To prawda, wydaje się, że świat w tej chwili wszystko spada. To zarówno przygnębiające, jak i surrealistyczne, że jesteśmy w 2022 roku i trwa wojna w Europie. Inflacja rośnie do poziomów niespotykanych od lat 70-tych. Rezerwa Federalna miota się próbując powstrzymać to wszystko. Międzynarodowy dług jest na rekordowym poziomie. Długoterminowa kondycja całej gospodarki wydaje się tak niepewna, jak nigdy wcześniej.

A jednak spójrz na poniższy wykres.

Na giełdzie ciąży ciężar historii.

Jeśli ostatnio śledziłeś moją pracę, wiesz, że mam raczej dość niedźwiedzią stronę ekonomiczną. Właściwie to wręcz boję się iść do przodu. Ale czy moje przeczucie wystarczy, aby przezwyciężyć potęgę historycznych zwrotów, które pokazują dwie główne statystyki w tym artykule? Kim jestem, żeby myśleć, że jestem tak mądry, że mogę pokonać rynek w obliczu tych wszystkich dowodów?

Mój artykuł sprzed kilku tygodni dobrze to nakreślił – jestem tak samo pesymistyczny, jak prawie każdy, jeśli chodzi o przyszłość, a jednak kupiłem mój największy pakiet akcji w tym roku.

Ważne są horyzont czasowy i tolerancja ryzyka

Copy link to section

Oczywiście zastrzeżeniem jest to, że wszystko jest zakotwiczone w Twoim horyzoncie czasowym jako inwestora, a także w twojej tolerancji na ryzyko.

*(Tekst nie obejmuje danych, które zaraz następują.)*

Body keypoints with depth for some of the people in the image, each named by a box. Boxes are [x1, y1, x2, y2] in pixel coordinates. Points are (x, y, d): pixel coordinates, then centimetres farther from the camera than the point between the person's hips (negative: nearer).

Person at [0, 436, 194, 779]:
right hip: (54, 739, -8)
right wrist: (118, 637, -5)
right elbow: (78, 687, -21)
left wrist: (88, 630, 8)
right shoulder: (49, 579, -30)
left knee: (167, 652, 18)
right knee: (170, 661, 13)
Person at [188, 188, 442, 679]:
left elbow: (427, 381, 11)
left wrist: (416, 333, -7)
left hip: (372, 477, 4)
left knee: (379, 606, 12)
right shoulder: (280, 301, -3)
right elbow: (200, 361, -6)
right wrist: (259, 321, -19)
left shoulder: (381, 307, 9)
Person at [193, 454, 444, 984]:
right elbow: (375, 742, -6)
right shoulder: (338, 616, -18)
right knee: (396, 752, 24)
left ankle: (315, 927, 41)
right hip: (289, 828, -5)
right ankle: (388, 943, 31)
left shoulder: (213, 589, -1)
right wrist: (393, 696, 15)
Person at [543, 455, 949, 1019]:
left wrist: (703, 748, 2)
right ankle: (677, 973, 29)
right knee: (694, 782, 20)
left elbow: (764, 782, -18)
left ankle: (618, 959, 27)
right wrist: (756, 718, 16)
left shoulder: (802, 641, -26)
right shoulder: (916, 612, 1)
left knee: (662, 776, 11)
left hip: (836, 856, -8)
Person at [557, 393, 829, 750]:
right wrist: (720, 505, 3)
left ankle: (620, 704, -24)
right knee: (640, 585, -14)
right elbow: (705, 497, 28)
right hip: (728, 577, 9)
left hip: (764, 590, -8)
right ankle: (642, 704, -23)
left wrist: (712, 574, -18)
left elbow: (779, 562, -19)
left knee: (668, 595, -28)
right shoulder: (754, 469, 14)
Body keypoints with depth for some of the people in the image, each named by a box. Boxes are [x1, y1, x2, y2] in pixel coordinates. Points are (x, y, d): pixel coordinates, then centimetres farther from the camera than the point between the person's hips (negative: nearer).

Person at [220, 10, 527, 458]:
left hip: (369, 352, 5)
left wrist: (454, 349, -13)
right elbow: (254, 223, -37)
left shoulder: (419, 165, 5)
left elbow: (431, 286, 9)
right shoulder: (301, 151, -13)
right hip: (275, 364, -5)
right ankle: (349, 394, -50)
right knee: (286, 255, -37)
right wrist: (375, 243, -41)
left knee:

Osobiście jestem młody, bez dzieci i kredytu hipotecznego. Moim jedynym dużym zakupem w niedalekiej lub średnioterminowej przyszłości będzie prawdopodobnie hurtowy zakup ryżu w Sainsbury’s (kupowanie dużych worków jest o wiele tańsze, a zaoszczędza to wielu wypadom do supermarketu).

Ale krótkoterminowa zmienność na giełdzie to niebezpieczna bestia. W istocie dlatego inwestorzy otrzymują wynagrodzenie w wysokości 8,5% rocznie – aby znieść tę zmienność. Jeśli Twoje cele portfelowe i tolerancja na ryzyko nie pozwalają Ci znieść tej zmienności, wiedząc, że Twoja inwestycja może być o 50% niższa za kilka miesięcy, to nie jest to inwestycja dla Ciebie.

Ponownie, super prosty wykres poniżej pokazuje, jak w górę i w dół może być rynek. Wystarczy spojrzeć na rok 2008 (-37% zwrotu), aby zobaczyć, jak szybko wszystko może się zmienić. Dziewięć miesięcy w roku rynek traci 19%, kiedy to piszę.

Czy powinienem kupować akcje?

Copy link to section

W obliczu tych wszystkich dowodów argument przemawiający za kupowaniem akcji – przynajmniej funduszu indeksowego – po gwałtownym spadku na rynkach, jest mocny, jeśli masz długi horyzont czasowy.

Rynek idzie w górę – to jest nieuniknione. To tylko kwestia tego, kiedy i ile bólu musisz znieść w krótkim terminie. Dla mnie moje odczucia dotyczące zbliżającej się zagłady gospodarki są prawdziwe, ale historia jest zbyt ciężka – a mój horyzont czasowy zbyt długi – abym nie był zainteresowany po tym wycofaniu. Będę musiał zacisnąć zęby i zapomnieć o cenach w najbliższym czasie i modlić się, by moje przeczucie co do gospodarki było błędne.